--- Data supplied ---
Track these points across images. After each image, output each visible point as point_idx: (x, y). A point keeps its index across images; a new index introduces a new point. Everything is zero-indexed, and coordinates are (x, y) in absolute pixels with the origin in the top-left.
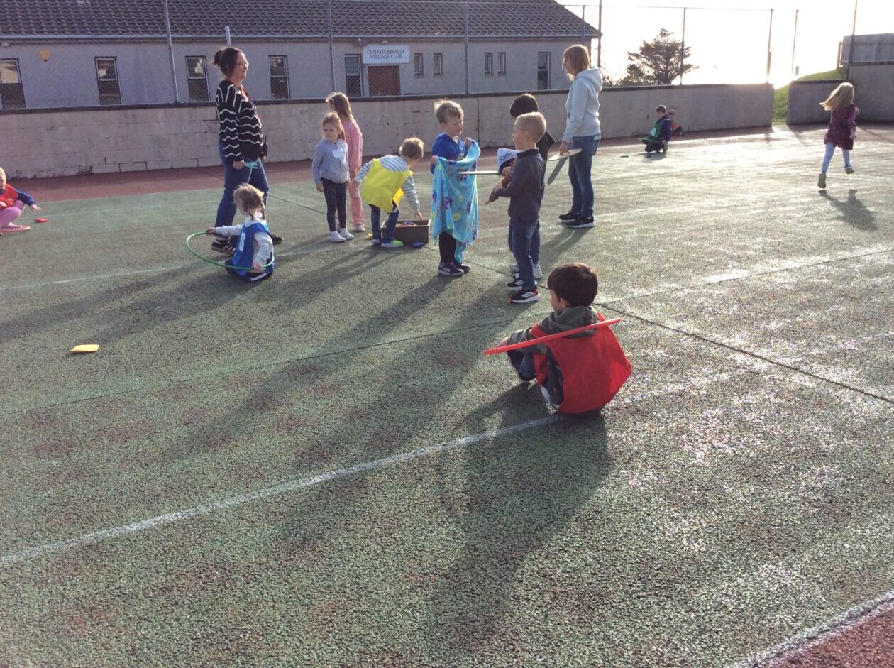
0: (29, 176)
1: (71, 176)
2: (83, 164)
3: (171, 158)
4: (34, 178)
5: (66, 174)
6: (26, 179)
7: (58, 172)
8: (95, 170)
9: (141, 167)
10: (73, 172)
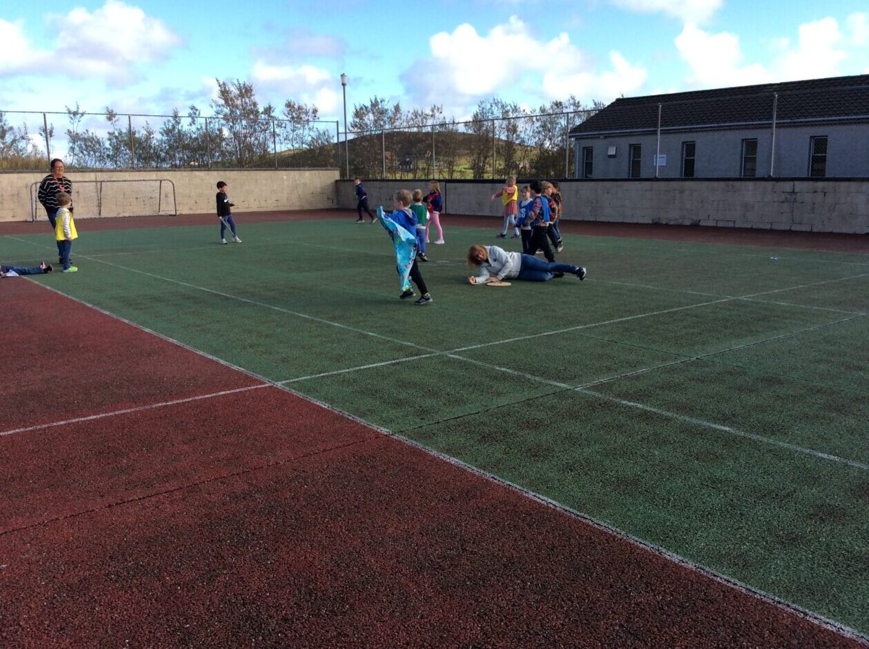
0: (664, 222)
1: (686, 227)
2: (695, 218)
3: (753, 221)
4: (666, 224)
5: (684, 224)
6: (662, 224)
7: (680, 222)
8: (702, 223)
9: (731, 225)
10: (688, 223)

...

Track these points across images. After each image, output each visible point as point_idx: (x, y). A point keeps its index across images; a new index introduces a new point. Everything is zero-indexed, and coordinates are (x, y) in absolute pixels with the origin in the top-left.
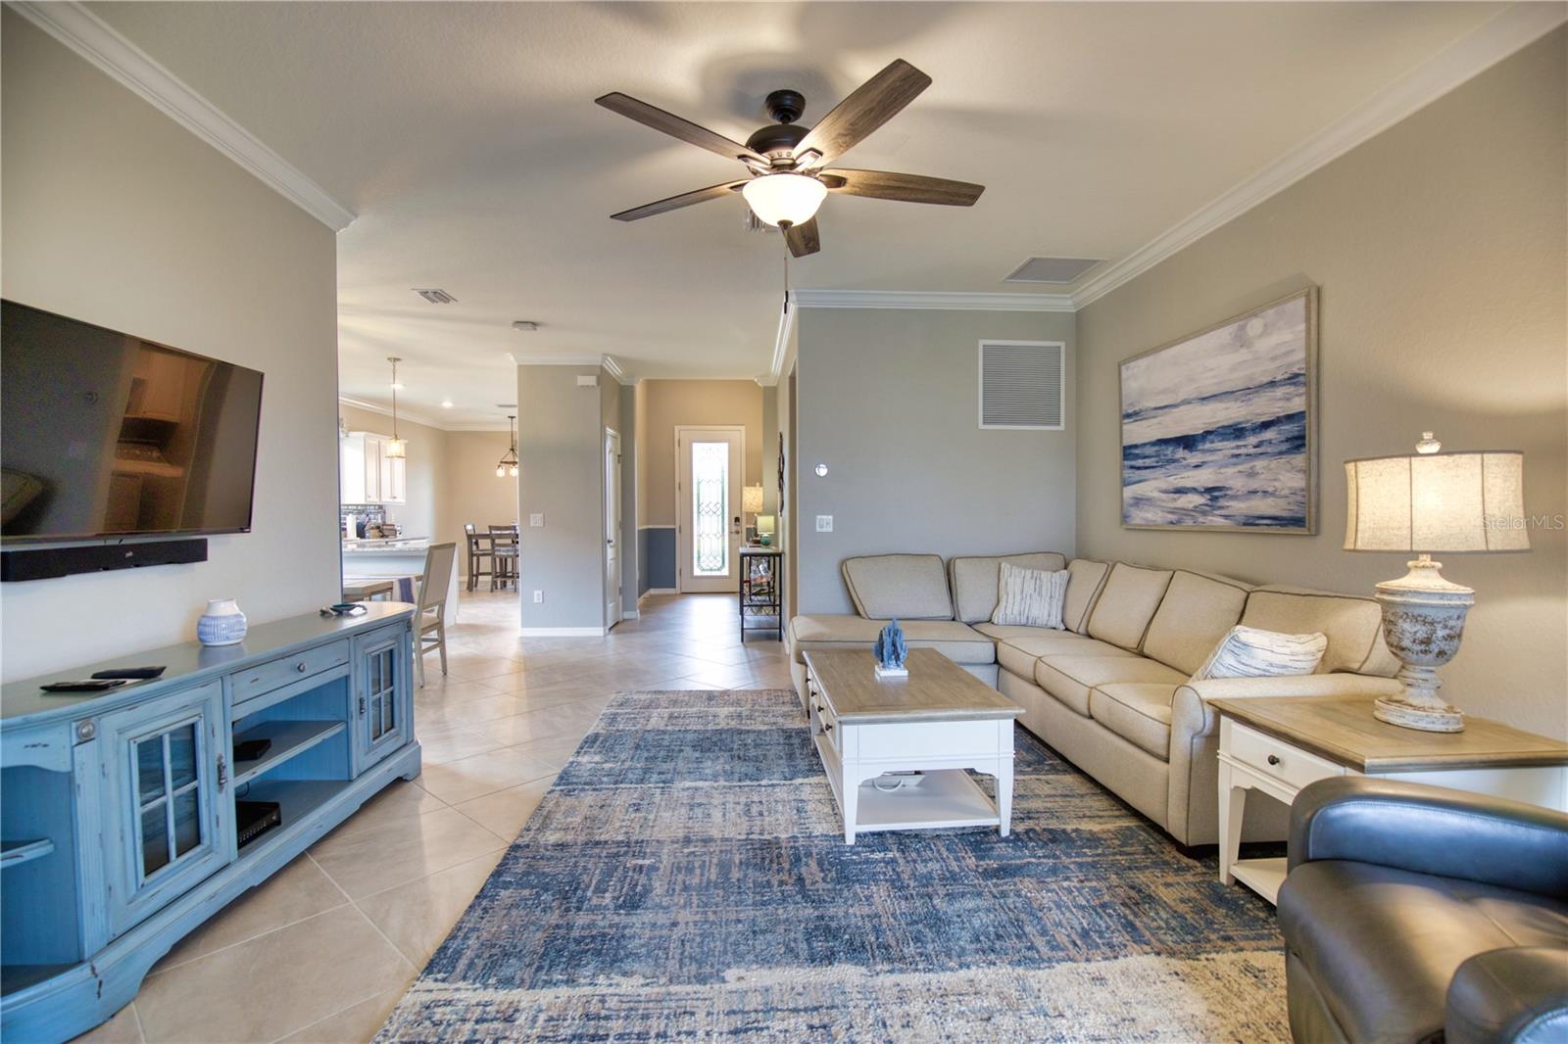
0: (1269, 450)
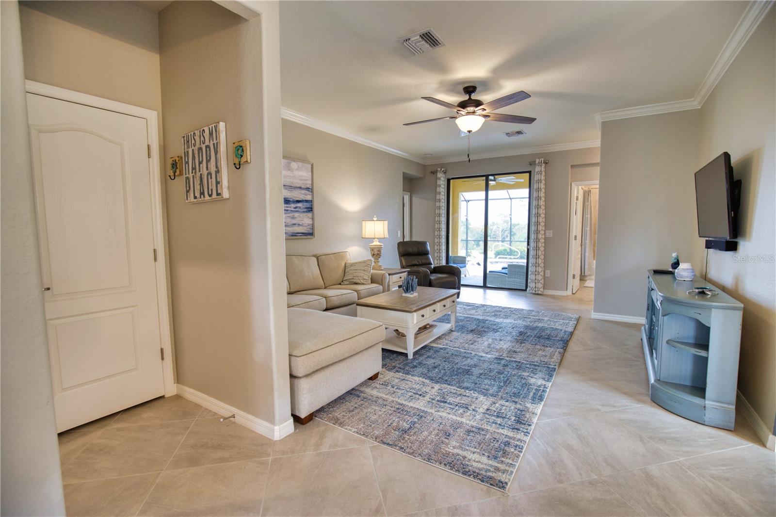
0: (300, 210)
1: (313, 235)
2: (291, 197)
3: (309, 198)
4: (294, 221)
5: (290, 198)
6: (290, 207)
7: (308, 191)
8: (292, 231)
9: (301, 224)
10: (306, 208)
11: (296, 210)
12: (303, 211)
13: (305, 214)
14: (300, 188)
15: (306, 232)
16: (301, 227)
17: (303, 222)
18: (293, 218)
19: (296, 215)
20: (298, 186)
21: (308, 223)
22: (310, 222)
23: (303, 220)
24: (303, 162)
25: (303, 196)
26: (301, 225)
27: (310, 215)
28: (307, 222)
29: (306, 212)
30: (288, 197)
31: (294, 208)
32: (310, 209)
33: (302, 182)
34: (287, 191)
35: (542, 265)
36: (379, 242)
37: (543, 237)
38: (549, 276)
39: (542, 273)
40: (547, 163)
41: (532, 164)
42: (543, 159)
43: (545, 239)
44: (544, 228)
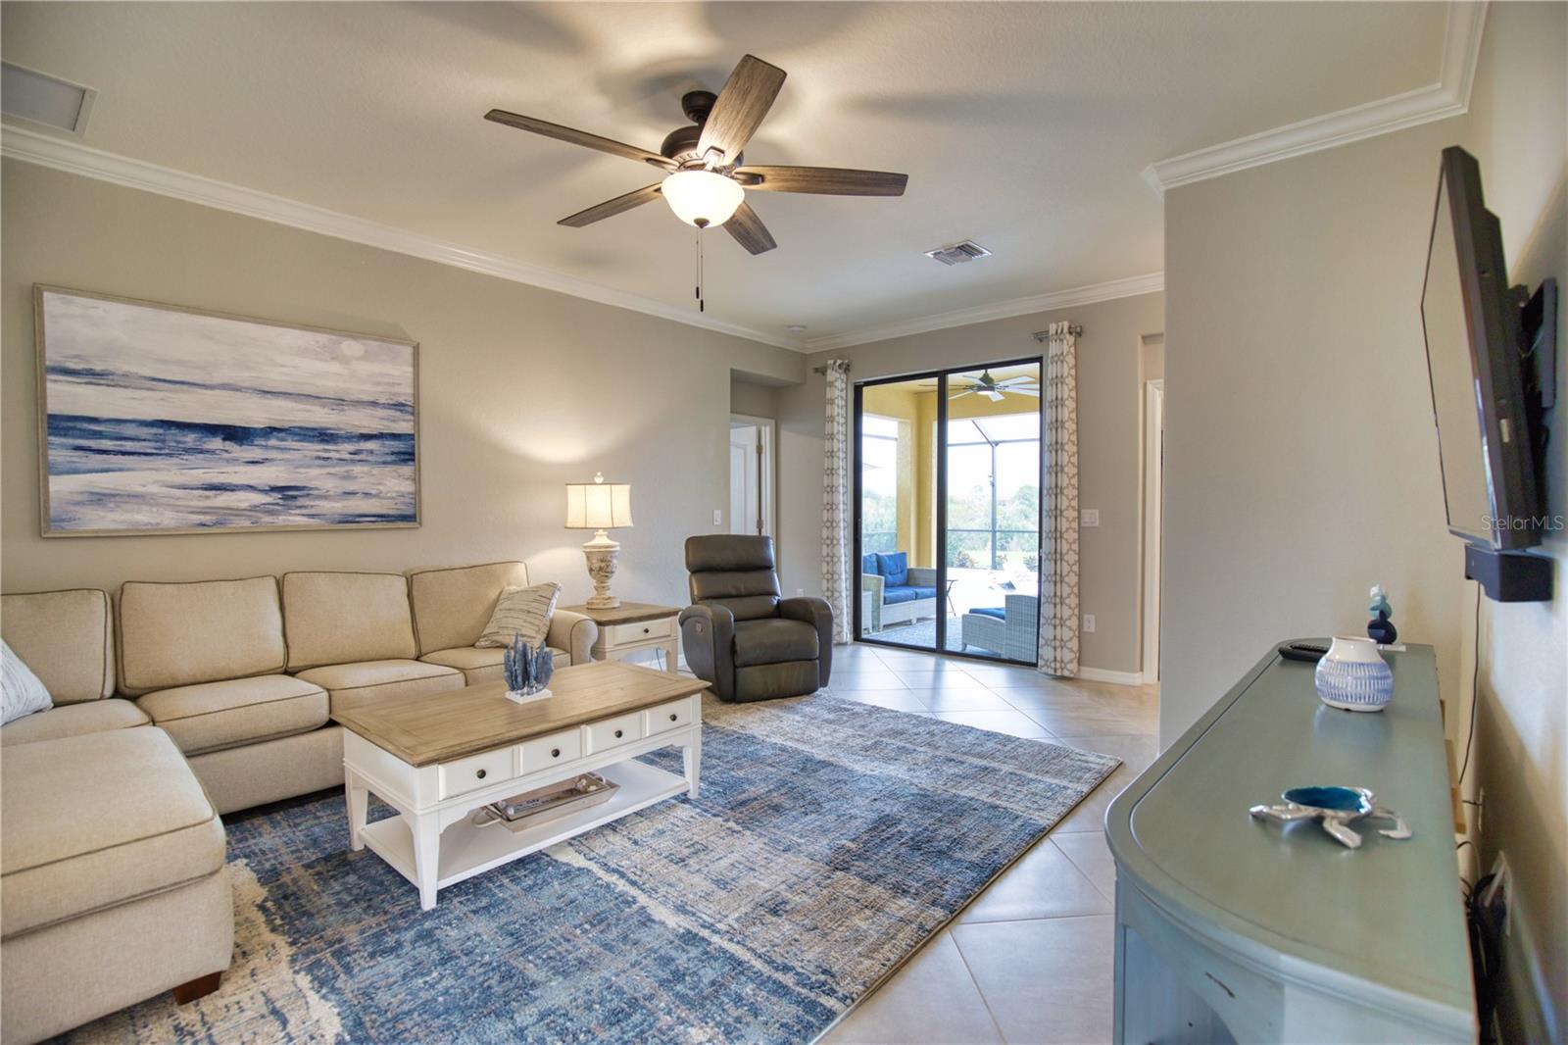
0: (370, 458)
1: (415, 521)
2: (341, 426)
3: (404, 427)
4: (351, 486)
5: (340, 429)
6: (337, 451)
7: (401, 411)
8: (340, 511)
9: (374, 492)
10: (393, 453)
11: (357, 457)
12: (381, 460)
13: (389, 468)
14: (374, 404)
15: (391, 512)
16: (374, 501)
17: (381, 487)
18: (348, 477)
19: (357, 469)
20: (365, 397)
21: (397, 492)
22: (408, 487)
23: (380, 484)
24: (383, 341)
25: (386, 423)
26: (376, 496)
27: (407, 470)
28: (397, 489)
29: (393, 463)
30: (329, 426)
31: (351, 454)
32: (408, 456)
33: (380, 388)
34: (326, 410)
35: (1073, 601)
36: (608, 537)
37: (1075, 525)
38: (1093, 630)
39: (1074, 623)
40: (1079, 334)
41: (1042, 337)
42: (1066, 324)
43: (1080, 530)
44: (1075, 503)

==

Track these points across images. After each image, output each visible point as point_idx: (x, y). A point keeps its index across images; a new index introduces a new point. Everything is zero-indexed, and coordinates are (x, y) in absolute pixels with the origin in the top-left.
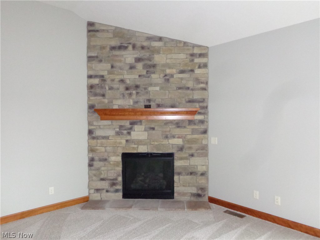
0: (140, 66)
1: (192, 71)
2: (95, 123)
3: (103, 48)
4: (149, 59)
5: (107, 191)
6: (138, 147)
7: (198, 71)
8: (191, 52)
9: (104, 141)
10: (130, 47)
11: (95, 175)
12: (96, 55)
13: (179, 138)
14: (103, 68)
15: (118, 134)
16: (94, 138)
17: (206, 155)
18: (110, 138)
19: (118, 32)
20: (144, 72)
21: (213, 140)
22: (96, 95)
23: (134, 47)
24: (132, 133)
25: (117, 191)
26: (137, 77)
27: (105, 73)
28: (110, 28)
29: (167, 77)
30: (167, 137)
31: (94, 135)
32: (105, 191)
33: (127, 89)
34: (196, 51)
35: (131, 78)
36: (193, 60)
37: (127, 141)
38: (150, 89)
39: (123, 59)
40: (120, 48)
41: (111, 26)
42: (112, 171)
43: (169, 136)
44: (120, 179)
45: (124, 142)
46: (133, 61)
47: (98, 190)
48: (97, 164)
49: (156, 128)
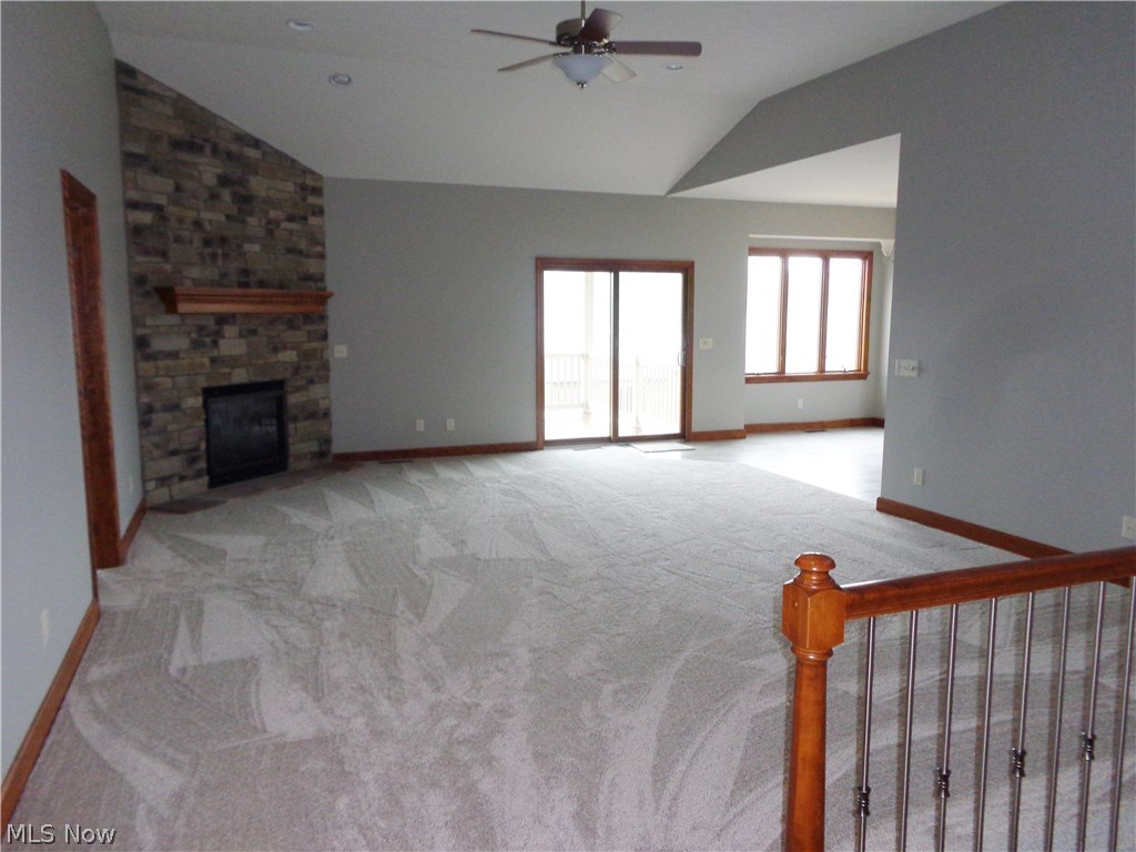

--- Task requirements ---
Retype exactly the span of lines from the one with "29: (167, 77)" through the one with "49: (156, 128)"; include both ends and omit the rest of the material.

--- Solution to the problem ---
29: (167, 77)
30: (167, 137)
31: (94, 135)
32: (105, 191)
33: (127, 89)
34: (196, 51)
35: (131, 78)
36: (193, 60)
37: (127, 141)
38: (150, 89)
39: (123, 59)
40: (120, 48)
41: (111, 26)
42: (112, 171)
43: (169, 136)
44: (120, 179)
45: (124, 142)
46: (133, 61)
47: (98, 190)
48: (97, 164)
49: (156, 128)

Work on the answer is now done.